TO DO: Quote the data below word for word, from its first line through the line containing "You can also", with both of those lines included.
**** EXTRACTED DATA ****
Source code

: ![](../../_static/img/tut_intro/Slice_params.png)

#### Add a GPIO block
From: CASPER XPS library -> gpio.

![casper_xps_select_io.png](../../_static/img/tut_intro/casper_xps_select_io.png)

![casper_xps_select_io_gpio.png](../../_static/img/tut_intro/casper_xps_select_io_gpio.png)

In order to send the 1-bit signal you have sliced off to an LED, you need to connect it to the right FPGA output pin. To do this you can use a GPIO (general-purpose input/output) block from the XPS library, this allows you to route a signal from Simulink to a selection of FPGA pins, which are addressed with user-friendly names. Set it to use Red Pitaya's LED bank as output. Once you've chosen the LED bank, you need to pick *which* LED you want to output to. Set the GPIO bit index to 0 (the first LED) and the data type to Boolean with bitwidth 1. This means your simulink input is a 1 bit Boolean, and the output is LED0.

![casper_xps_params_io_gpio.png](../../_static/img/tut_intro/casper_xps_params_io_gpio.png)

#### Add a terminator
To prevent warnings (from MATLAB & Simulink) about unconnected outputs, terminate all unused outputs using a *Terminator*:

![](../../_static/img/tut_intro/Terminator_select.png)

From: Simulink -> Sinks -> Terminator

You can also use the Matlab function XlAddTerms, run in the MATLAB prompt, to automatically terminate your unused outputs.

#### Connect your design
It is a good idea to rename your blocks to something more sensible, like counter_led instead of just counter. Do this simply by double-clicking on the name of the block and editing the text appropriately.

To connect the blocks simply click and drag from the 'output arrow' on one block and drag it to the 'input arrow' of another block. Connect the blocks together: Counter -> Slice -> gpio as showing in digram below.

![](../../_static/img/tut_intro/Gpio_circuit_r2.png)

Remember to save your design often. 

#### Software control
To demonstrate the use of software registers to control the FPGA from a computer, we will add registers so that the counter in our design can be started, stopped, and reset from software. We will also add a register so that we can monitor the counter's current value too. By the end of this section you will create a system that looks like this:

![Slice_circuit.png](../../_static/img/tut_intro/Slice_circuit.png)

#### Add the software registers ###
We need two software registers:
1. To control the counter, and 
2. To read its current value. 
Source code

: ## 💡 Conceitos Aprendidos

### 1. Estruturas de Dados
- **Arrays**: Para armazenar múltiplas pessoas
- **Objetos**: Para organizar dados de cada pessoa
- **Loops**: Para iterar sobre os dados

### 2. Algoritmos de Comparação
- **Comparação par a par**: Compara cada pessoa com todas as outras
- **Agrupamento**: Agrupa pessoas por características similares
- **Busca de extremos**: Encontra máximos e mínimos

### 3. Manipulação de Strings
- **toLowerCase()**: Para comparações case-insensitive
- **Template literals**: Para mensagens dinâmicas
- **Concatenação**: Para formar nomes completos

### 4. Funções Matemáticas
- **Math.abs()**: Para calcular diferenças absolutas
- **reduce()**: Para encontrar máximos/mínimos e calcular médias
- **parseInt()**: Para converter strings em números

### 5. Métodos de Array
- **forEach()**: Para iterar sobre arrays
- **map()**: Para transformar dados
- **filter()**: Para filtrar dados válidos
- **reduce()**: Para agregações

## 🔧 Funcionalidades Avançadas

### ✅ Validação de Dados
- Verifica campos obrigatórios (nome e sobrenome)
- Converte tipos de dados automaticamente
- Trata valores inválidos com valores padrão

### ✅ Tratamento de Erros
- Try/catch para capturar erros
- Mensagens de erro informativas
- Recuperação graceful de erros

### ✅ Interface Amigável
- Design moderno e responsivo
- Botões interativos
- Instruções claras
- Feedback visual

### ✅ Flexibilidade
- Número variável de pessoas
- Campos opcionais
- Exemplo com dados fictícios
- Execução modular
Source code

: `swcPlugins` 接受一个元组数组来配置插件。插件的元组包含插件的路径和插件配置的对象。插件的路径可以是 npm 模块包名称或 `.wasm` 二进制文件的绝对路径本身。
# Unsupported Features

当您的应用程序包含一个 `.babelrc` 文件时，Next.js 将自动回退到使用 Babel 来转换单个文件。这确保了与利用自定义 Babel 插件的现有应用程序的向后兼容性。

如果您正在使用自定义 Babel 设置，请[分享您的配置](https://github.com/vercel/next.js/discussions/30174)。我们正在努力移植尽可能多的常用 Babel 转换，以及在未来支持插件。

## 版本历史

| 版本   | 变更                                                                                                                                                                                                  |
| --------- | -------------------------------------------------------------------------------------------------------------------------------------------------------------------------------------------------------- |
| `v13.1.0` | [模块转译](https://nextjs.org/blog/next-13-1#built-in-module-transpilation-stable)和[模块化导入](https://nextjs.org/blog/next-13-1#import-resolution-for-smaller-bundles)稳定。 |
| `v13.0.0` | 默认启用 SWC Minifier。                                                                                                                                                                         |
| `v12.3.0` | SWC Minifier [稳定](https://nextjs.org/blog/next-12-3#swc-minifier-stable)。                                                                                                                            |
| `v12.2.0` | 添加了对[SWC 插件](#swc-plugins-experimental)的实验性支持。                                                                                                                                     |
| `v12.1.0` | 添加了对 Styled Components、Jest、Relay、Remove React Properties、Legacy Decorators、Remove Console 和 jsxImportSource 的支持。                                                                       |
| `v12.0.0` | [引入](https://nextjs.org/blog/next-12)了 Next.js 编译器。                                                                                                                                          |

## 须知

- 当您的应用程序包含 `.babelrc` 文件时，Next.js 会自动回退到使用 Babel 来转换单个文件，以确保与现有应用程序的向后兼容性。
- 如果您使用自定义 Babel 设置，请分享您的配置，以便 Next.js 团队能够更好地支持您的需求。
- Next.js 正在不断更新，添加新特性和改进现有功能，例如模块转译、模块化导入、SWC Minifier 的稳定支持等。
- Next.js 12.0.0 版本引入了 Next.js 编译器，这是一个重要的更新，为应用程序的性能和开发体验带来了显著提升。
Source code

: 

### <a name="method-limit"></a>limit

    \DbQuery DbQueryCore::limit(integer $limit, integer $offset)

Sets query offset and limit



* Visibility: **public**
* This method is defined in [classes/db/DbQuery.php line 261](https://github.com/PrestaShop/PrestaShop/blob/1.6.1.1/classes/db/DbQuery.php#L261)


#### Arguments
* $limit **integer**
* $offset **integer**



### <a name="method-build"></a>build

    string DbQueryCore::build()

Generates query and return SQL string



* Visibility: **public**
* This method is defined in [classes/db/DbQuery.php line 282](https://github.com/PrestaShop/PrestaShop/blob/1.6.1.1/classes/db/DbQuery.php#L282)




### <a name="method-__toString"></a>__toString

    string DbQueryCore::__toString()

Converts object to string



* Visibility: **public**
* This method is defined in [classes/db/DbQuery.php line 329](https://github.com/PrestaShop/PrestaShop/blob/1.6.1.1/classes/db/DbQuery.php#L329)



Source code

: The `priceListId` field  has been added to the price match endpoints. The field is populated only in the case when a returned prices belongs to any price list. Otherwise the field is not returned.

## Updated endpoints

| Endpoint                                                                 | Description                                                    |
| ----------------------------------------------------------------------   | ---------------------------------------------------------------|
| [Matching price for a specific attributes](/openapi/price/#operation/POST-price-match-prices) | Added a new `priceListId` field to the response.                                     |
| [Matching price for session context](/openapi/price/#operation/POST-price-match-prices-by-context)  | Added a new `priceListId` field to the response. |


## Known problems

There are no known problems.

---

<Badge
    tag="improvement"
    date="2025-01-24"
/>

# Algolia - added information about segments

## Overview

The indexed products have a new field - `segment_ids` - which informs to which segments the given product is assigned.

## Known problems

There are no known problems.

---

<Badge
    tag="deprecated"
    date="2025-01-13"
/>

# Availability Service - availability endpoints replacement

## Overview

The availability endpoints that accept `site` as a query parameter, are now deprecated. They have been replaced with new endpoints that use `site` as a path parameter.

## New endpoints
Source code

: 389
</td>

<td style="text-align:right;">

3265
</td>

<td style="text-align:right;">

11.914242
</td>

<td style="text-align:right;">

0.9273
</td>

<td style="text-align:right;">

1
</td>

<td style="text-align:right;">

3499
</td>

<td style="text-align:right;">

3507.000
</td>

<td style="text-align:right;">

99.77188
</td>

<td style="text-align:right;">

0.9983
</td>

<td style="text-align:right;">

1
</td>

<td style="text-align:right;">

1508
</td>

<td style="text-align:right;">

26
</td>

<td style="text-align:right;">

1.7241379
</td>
****
EXERCISE ANSWER:
Source code

: ![](../../_static/img/tut_intro/Slice_params.png)

#### Add a GPIO block
From: CASPER XPS library -> gpio.

![casper_xps_select_io.png](../../_static/img/tut_intro/casper_xps_select_io.png)

![casper_xps_select_io_gpio.png](../../_static/img/tut_intro/casper_xps_select_io_gpio.png)

In order to send the 1-bit signal you have sliced off to an LED, you need to connect it to the right FPGA output pin. To do this you can use a GPIO (general-purpose input/output) block from the XPS library, this allows you to route a signal from Simulink to a selection of FPGA pins, which are addressed with user-friendly names. Set it to use Red Pitaya's LED bank as output. Once you've chosen the LED bank, you need to pick *which* LED you want to output to. Set the GPIO bit index to 0 (the first LED) and the data type to Boolean with bitwidth 1. This means your simulink input is a 1 bit Boolean, and the output is LED0.

![casper_xps_params_io_gpio.png](../../_static/img/tut_intro/casper_xps_params_io_gpio.png)

#### Add a terminator
To prevent warnings (from MATLAB & Simulink) about unconnected outputs, terminate all unused outputs using a *Terminator*:

![](../../_static/img/tut_intro/Terminator_select.png)

From: Simulink -> Sinks -> Terminator

You can also use the Matlab function XlAddTerms, run in the MATLAB prompt, to automatically terminate your unused outputs.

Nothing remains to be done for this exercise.